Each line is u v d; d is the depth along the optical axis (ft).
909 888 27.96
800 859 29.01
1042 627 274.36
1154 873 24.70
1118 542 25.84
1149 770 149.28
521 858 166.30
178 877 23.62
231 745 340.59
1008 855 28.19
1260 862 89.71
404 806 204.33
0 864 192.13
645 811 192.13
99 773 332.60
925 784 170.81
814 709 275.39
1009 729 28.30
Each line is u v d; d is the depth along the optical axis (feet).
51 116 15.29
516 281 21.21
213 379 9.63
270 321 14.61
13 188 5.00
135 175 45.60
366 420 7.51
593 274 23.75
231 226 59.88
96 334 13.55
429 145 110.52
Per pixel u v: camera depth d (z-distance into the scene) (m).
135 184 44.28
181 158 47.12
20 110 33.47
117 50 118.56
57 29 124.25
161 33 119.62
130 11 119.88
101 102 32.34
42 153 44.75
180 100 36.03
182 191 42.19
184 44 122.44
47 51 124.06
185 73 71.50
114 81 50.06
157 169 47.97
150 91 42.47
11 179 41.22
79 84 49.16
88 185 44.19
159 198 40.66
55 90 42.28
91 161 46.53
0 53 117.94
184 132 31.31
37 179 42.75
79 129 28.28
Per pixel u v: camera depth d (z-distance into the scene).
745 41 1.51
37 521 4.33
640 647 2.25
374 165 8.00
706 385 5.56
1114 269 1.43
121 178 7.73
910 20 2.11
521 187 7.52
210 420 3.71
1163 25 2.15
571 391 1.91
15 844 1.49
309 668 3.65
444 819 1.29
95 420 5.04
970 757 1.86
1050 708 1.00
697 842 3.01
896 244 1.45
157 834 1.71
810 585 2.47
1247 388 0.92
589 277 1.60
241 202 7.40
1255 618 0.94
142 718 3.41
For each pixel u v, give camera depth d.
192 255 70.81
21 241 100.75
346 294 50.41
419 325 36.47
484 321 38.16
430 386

INSTRUCTIONS FOR THE TASK:
Copy every entry above word for word.

EXERCISE OUTPUT:
Each line is u v d; d is the depth along the optical axis (ft).
909 888 27.96
800 859 29.01
1042 627 274.36
1154 873 24.70
1118 542 25.84
1149 770 149.28
521 858 166.30
178 877 23.62
231 745 340.59
1008 855 28.19
1260 862 89.71
404 806 204.33
0 864 192.13
645 811 192.13
99 773 332.60
925 784 170.81
814 709 275.39
1009 729 28.30
Each line is u v d; d is the depth along the optical axis (feet).
51 116 15.29
516 281 21.21
213 379 9.63
270 321 14.61
13 188 5.00
135 175 45.60
366 420 7.51
593 274 23.75
231 226 59.88
96 334 13.55
429 145 110.52
Per pixel u v: camera depth d (z-distance into the scene) (m).
135 184 44.28
181 158 47.12
20 110 33.47
117 50 118.56
57 29 124.25
161 33 119.62
130 11 119.88
101 102 32.34
42 153 44.75
180 100 36.03
182 191 42.19
184 44 122.44
47 51 124.06
185 73 71.50
114 81 50.06
157 169 47.97
150 91 42.47
11 179 41.22
79 84 49.16
88 185 44.19
159 198 40.66
55 90 42.28
91 161 46.53
0 53 117.94
184 132 31.31
37 179 42.75
79 129 28.28
Per pixel u v: camera depth d (z-distance into the scene).
745 41 1.51
37 521 4.33
640 647 2.25
374 165 8.00
706 385 5.56
1114 269 1.43
121 178 7.73
910 20 2.11
521 187 7.52
210 420 3.71
1163 25 2.15
571 391 1.91
15 844 1.49
309 668 3.65
444 819 1.29
95 420 5.04
970 757 1.86
1050 708 1.00
697 842 3.01
896 244 1.45
157 834 1.71
810 585 2.47
1247 388 0.92
589 277 1.60
241 202 7.40
1255 618 0.94
142 718 3.41
For each pixel u v, give camera depth d.
192 255 70.81
21 241 100.75
346 294 50.41
419 325 36.47
484 321 38.16
430 386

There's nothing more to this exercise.